Database Normalization Explained: 1NF, 2NF, 3NF
Database normalization is a systematic approach to organizing data within a relational database. The primary goals are to reduce data redundancy (storing the same data in multiple places) and to improve data integrity. Normalization involves dividing large tables into smaller, less redundant tables and defining relationships between them.
The process is guided by a series of rules known as Normal Forms (NF). While higher normal forms exist, achieving the Third Normal Form (3NF) is the standard for most transactional databases (OLTP).
First Normal Form (1NF)
To satisfy 1NF, a table must meet the following criteria:
- Atomic Values: Each column must hold indivisible (atomic) values. No arrays, lists, or comma-separated values in a single cell.
- Unique Column Names: Each column in a table must have a unique name.
- No Repeating Groups: You should not have multiple columns representing the same attribute (e.g., Phone1, Phone2, Phone3).
Fixing 1NF Violations: If a user has multiple phone numbers, create a separate 'user_phones' table with a foreign key linking back to the 'users' table, rather than storing them in a single column or multiple numbered columns.
Second Normal Form (2NF)
To achieve 2NF, a table must:
- Be in 1NF.
- Have no Partial Dependency. This means all non-key attributes must depend on the entire primary key.
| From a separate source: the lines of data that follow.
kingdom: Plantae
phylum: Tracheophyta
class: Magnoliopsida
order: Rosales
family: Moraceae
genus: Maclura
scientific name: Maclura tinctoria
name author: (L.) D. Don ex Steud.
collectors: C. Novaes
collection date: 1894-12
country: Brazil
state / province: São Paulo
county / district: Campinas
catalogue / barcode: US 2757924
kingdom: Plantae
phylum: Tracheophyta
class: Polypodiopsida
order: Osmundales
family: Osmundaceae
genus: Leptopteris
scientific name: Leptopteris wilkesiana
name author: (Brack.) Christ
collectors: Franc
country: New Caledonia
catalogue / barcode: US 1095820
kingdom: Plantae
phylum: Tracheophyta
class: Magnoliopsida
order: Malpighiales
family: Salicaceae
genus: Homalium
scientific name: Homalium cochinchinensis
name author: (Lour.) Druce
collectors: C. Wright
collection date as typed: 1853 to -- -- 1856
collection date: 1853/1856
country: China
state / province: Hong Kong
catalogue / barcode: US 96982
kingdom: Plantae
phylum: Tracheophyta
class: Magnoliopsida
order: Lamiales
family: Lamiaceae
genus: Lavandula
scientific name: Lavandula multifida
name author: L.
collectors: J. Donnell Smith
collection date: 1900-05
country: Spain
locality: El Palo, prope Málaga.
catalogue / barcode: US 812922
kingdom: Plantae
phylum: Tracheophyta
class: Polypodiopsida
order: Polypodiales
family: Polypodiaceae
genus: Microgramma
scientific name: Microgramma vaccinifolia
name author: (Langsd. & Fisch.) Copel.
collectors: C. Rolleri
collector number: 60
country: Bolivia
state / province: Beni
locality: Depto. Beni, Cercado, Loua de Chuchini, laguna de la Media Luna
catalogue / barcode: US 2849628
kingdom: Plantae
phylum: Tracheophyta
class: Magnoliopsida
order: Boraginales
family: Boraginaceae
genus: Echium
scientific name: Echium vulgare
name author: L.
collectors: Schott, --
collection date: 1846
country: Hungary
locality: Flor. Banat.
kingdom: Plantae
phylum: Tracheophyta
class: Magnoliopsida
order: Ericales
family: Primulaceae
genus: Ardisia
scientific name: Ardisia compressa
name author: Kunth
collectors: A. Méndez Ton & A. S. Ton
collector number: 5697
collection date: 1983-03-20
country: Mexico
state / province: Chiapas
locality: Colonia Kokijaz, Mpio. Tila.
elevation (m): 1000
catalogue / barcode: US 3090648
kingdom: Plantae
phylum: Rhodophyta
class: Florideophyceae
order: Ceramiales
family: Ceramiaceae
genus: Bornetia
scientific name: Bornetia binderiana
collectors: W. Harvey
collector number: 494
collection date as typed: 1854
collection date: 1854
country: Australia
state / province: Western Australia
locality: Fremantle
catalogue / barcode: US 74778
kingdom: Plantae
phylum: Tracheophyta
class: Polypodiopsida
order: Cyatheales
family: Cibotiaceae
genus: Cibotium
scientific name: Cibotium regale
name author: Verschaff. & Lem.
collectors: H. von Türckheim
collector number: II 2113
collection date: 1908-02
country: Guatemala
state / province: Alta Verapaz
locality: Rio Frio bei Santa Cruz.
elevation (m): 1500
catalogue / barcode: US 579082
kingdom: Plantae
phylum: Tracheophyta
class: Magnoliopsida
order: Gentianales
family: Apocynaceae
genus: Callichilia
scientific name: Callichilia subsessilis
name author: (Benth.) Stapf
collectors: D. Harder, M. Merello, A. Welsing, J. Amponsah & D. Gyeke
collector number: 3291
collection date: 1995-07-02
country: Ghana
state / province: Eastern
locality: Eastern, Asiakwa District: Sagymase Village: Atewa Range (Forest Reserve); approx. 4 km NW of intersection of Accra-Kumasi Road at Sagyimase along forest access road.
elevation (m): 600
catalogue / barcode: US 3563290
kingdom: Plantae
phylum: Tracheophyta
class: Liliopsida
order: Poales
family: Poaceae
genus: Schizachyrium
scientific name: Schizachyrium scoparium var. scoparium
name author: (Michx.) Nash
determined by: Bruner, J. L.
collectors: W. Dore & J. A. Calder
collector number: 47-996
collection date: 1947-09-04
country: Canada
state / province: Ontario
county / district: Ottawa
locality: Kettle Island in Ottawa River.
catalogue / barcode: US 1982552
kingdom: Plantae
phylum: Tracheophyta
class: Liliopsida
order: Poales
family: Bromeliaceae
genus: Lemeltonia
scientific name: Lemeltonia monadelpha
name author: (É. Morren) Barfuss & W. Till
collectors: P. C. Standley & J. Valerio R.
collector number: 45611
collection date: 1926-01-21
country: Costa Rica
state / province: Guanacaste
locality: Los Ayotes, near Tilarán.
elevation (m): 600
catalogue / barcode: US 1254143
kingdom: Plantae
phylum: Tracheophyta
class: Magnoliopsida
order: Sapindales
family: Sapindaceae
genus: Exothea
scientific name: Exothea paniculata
Context: This only applies if a table has a composite primary key (a primary key made of two or more columns). If a column depends on only one part of the composite key, it violates 2NF.
Fixing 2NF Violations: Move the partially dependent columns into a new table where the part of the composite key they depend on becomes the sole primary key.
Third Normal Form (3NF)
To achieve 3NF, a table must:
- Be in 2NF.
- Have no Transitive Dependency. This means a non-key column must not depend on another non-key column. All non-key columns must depend only on the primary key.
Example: Consider a 'orders' table containing 'customer_id', 'customer_name', and 'customer_address'. 'customer_name' and 'customer_address' depend on 'customer_id', not the 'order_id' (the primary key).
Fixing 3NF Violations: Extract the transitively dependent columns into a new table (e.g., a 'customers' table) and leave the foreign key ('customer_id') in the original table.
Denormalization
While normalization is crucial for data integrity and reducing update anomalies, strict adherence can sometimes lead to complex queries requiring numerous JOINs, which can degrade read performance. In analytical databases (OLAP) or high-read systems, engineers may intentionally denormalize data, accepting some redundancy in exchange for faster read times. Understanding normalization is a prerequisite to knowing when and how to safely denormalize.